Energy and Materials Division, Toyota Research Institute, Los Altos, USA.
Department of Chemical Engineering, Carnegie Mellon University, Pittsburgh, USA.
Sci Rep. 2022 Mar 18;12(1):4694. doi: 10.1038/s41598-022-08413-8.
Sequential learning for materials discovery is a paradigm where a computational agent solicits new data to simultaneously update a model in service of exploration (finding the largest number of materials that meet some criteria) or exploitation (finding materials with an ideal figure of merit). In real-world discovery campaigns, new data acquisition may be costly and an optimal strategy may involve using and acquiring data with different levels of fidelity, such as first-principles calculation to supplement an experiment. In this work, we introduce agents which can operate on multiple data fidelities, and benchmark their performance on an emulated discovery campaign to find materials with desired band gap values. The fidelities of data come from the results of DFT calculations as low fidelity and experimental results as high fidelity. We demonstrate performance gains of agents which incorporate multi-fidelity data in two contexts: either using a large body of low fidelity data as a prior knowledge base or acquiring low fidelity data in-tandem with experimental data. This advance provides a tool that enables materials scientists to test various acquisition and model hyperparameters to maximize the discovery rate of their own multi-fidelity sequential learning campaigns for materials discovery. This may also serve as a reference point for those who are interested in practical strategies that can be used when multiple data sources are available for active or sequential learning campaigns.
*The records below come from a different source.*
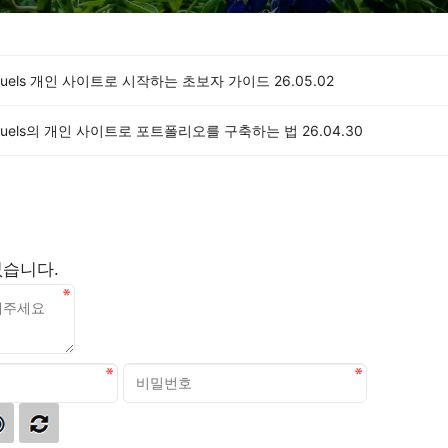
amuels 개인 사이트로 시작하는 초보자 가이드
26.05.02
amuels의 개인 사이트로 포트폴리오를 구축하는 법
26.04.30
없습니다.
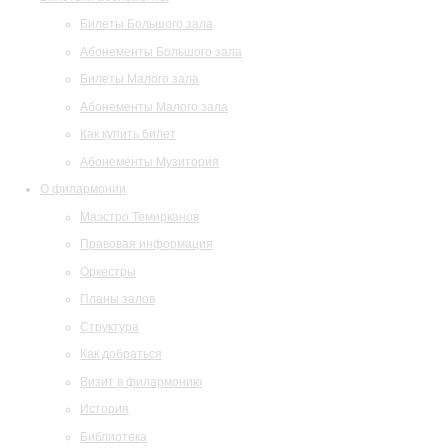
Билеты Большого зала
Абонементы Большого зала
Билеты Малого зала
Абонементы Малого зала
Как купить билет
Абонементы Музитория
О филармонии
Маэстро Темирканов
Правовая информация
Оркестры
Планы залов
Структура
Как добраться
Визит в филармонию
История
Библиотека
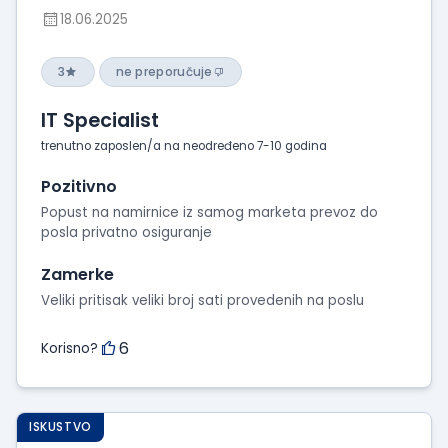
18.06.2025
3
ne preporučuje
IT Specialist
trenutno zaposlen/a na neodređeno 7-10 godina
Pozitivno
Popust na namirnice iz samog marketa prevoz do
posla privatno osiguranje
Zamerke
Veliki pritisak veliki broj sati provedenih na poslu
6
Korisno?
ISKUSTVO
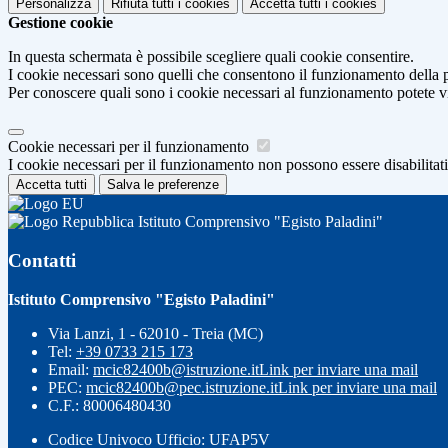
Personalizza
Rifiuta tutti
i cookies
Accetta tutti
i cookies
Gestione cookie
In questa schermata è possibile scegliere quali cookie consentire.
I cookie necessari sono quelli che consentono il funzionamento della pi
Per conoscere quali sono i cookie necessari al funzionamento potete v
Cookie necessari per il funzionamento
I cookie necessari per il funzionamento non possono essere disabilitati.
Accetta tutti
Salva le preferenze
Istituto Comprensivo "Egisto Paladini"
Contatti
Istituto Comprensivo "Egisto Paladini"
Via Lanzi, 1 - 62010 - Treia (MC)
Tel:
+39 0733 215 173
Email:
mcic82400b@istruzione.it
Link per inviare una mail
PEC:
mcic82400b@pec.istruzione.it
Link per inviare una mail
C.F.: 80006480430
Codice Univoco Ufficio: UFAP5V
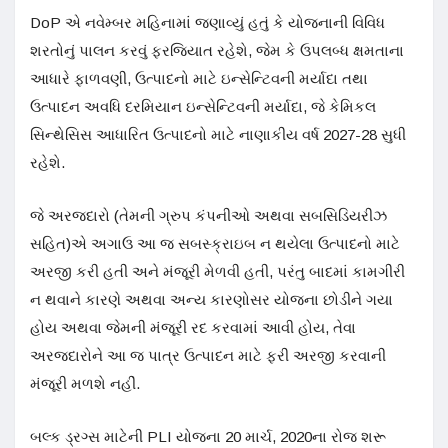
DoP એ નવેમ્બર મહિનામાં જણાવ્યું હતું કે યોજનાની વિવિધ
શરતોનું પાલન કરવું ફરજિયાત રહેશે, જેમ કે ઉપલબ્ધ ક્ષમતાના
આધારે ફાળવણી, ઉત્પાદનો માટે ઇન્સેન્ટિવની મર્યાદા તથા
ઉત્પાદન અવધિ દરમિયાન ઇન્સેન્ટિવની મર્યાદા, જે કેમિકલ
સિન્થેસિસ આધારિત ઉત્પાદનો માટે નાણાકીય વર્ષ 2027-28 સુધી
રહેશે.
જે અરજદારો (તેમની ગ્રુપ કંપનીઓ અથવા સબસિડિયરીઝ
સહિત)એ અગાઉ આ જ સબસ્ક્રાઇબ ન થયેલા ઉત્પાદનો માટે
અરજી કરી હતી અને મંજૂરી મેળવી હતી, પરંતુ બાદમાં કામગીરી
ન થવાને કારણે અથવા અન્ય કારણોસર યોજના છોડીને ગયા
હોય અથવા જેમની મંજૂરી રદ કરવામાં આવી હોય, તેવા
અરજદારોને આ જ પાત્ર ઉત્પાદન માટે ફરી અરજી કરવાની
મંજૂરી મળશે નહીં.
બલ્ક ડ્રગ્સ માટેની PLI યોજના 20 માર્ચ, 2020ના રોજ શરૂ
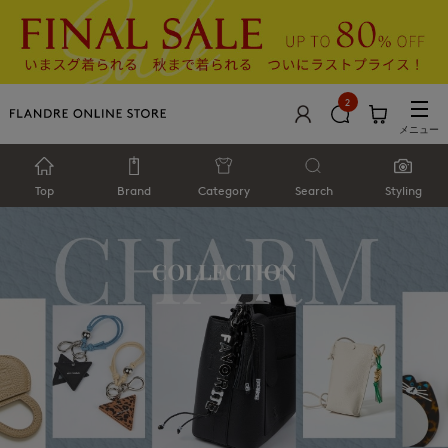
2
メニュー
Top
Brand
Category
Search
Styling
序贯学习在材料发现中的应用是一种范例,其中计算代理会请求新数据,以同时更新模型,以实现探索(找到满足某些标准的最大数量的材料)或利用(找到具有理想优值的材料)。在实际的发现活动中,新数据的获取可能很昂贵,并且最佳策略可能涉及使用和获取具有不同保真度的数据,例如第一性原理计算来补充实验。在这项工作中,我们引入了可以在多个数据保真度下运行的代理,并在模拟发现活动中对其进行基准测试,以找到具有所需带隙值的材料。数据的保真度来自 DFT 计算的结果(低保真度)和实验结果(高保真度)。我们在两个方面展示了整合多保真度数据的代理的性能提升:要么使用大量的低保真度数据作为先验知识库,要么在获取低保真度数据的同时获取实验数据。这一进展提供了一个工具,使材料科学家能够测试各种获取和模型超参数,以最大化他们自己的多保真度序贯学习活动的发现率。对于那些对多数据源可用于主动或序贯学习活动时可以使用的实际策略感兴趣的人来说,这也可能是一个参考点。